Everything you need to know about ribbon eels, and a little about gymnastics
I maybe didn't act the girliest when I was little. In fact, I was pretty much as tomboy as they come. But when the Olympics came around, even my tomboy tendencies were no match for the gravitational pull of gymnastics. That stuff is like crack for little girls. I mean, come on. The Magnificent Seven in 1996? Kerri Strug sticking the vault landing on her busted ankle to win the gold for the American team? Those tiny humans were bad asses.
The event I couldn't get into, though, was rhythmic gymnastics. To me, it always seemed a little like regular gymnastics' ugly friend: kept in place to make the regular gymnasts look better. As though that's actually necessary! When you literally hurtle yourself through the air on a regular basis, you are basically a superhero. You don't need girls waving ribbons around to feel like more of an athlete.
The ribbon thing. It would probably be cool enough if it weren't stacked up against regular gymnastics, which is essentially humans flying. But there's just no way to compete when that's what you're up against. There just isn't.
Reminiscent of the ribbon dancing thing—only infinitely cooler—is the aptly-named ribbon eel. Found in the tropical Indo-Pacific, this eel is generally pretty secretive, choosing to hide in a cave or burrow under the sand with just its head protruding. With its dramatic coloration, the ribbon eel is pretty cool just hanging out in its hole, but when it decides to free swim—well, that's when it becomes truly spectacular.

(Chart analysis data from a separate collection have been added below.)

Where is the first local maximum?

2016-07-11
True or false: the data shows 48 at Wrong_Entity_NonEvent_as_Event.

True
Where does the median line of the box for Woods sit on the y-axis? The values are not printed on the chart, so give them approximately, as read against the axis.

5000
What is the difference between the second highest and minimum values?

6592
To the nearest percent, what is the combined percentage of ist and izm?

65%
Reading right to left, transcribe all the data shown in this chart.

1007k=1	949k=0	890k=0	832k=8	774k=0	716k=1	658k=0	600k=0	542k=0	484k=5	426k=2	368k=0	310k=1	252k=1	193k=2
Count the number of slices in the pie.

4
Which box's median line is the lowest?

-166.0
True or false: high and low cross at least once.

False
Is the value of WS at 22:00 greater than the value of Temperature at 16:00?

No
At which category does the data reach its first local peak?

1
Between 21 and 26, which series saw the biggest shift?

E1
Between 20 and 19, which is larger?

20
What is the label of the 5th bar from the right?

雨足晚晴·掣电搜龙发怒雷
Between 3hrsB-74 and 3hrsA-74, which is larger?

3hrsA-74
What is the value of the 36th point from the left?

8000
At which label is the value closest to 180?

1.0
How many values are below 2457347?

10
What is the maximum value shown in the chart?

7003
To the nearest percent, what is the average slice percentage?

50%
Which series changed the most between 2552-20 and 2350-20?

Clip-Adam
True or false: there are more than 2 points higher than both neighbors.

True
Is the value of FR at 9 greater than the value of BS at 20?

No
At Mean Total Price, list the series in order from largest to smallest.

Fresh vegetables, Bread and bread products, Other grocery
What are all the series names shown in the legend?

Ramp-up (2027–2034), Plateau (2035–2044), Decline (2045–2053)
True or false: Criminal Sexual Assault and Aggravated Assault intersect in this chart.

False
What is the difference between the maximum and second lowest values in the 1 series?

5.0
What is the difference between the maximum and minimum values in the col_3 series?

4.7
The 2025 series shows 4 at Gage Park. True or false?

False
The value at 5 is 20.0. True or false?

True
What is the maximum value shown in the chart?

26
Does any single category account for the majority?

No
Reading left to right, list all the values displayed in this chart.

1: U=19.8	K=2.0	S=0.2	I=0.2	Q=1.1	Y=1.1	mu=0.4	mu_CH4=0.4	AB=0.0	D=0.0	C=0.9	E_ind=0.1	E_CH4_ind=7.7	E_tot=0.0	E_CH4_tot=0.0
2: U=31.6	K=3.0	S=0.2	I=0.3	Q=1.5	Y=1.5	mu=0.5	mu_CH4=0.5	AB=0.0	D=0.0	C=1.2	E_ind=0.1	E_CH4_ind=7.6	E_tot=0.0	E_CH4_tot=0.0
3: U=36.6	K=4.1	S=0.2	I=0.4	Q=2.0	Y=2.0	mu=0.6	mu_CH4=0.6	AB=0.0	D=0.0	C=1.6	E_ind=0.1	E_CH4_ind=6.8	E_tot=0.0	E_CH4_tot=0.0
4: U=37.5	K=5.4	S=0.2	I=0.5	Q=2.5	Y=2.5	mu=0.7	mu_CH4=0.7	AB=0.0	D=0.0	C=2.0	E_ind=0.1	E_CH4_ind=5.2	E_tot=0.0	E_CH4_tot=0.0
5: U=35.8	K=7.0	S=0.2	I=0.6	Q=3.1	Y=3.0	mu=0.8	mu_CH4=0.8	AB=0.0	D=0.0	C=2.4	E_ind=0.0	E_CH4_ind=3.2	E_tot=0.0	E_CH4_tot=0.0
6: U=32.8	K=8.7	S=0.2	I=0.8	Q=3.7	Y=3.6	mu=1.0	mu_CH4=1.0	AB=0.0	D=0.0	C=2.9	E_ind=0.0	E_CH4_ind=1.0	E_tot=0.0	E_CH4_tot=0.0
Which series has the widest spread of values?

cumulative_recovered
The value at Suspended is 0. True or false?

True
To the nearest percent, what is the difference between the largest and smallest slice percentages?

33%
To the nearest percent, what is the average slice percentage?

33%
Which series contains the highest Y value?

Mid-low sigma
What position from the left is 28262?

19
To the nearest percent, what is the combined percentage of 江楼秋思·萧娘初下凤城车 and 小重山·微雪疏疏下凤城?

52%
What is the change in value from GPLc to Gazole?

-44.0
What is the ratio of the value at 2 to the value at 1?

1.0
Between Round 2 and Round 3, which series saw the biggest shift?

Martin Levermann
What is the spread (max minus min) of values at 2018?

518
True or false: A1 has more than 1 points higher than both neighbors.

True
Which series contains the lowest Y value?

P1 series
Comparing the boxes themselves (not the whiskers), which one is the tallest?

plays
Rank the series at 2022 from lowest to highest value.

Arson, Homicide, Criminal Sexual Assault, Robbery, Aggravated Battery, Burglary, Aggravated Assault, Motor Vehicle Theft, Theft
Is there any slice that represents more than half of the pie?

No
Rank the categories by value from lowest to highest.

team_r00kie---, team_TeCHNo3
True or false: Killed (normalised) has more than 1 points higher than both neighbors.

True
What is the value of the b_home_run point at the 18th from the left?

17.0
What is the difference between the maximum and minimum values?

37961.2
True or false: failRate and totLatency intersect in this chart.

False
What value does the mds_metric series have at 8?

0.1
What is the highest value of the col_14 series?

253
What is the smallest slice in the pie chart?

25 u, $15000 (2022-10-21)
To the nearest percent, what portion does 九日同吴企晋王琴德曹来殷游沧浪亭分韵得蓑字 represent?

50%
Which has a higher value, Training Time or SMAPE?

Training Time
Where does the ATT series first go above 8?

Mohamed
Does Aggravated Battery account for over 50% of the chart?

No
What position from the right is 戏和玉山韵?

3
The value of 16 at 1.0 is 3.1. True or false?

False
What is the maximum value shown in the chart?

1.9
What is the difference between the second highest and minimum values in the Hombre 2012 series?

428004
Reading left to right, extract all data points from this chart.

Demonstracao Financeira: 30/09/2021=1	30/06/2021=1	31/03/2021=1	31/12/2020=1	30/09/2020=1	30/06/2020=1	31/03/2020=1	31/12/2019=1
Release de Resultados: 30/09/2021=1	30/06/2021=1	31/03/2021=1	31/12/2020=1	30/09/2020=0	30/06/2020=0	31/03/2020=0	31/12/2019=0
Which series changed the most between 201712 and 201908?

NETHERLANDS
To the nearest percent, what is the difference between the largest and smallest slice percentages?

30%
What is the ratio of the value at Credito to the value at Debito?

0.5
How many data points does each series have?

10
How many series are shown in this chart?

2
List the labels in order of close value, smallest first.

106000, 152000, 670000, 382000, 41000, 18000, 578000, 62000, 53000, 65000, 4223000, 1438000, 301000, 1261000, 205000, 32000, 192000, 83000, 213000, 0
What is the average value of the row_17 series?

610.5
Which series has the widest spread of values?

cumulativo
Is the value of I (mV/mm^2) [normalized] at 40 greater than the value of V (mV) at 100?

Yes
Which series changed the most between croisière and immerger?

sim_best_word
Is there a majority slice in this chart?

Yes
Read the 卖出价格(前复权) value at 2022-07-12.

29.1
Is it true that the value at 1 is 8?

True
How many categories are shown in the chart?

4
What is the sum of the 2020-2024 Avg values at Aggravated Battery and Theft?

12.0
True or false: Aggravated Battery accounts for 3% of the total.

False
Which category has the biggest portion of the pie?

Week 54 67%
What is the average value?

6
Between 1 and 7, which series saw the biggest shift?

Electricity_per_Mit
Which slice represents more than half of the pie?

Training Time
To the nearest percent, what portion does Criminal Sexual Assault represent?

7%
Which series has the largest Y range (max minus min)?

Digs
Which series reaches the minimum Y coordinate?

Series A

Interesting Facts about Ribbon Eels
1. Ribbon eels are sequentially hermaphroditic—that is to say, all individuals are born one sex and eventually change sex at some point in their lives. In the specific case of the ribbon eel, all juveniles are born male (protandry), and individuals become female as they reach the end of their lives.
Juveniles are easily recognizable because they exhibit black coloring with a yellow stripe.
2. Male and female ribbon eels are also distinguishable by their coloring! Adult males are blue with yellow accents.
3. Females are almost completely yellow. As the adult male reaches full size, it begins to turn into a female, and turns yellow. It will then mate, lay eggs, and die within about a month. Due to this short lifespan, female ribbon eels are a relatively rare sight.
4. They might look angry, but they're just breathing! Like moray eels (and unlike most fish), the ribbon eel has to open and close its mouth in order to circulate water towards its gills (in order to breathe).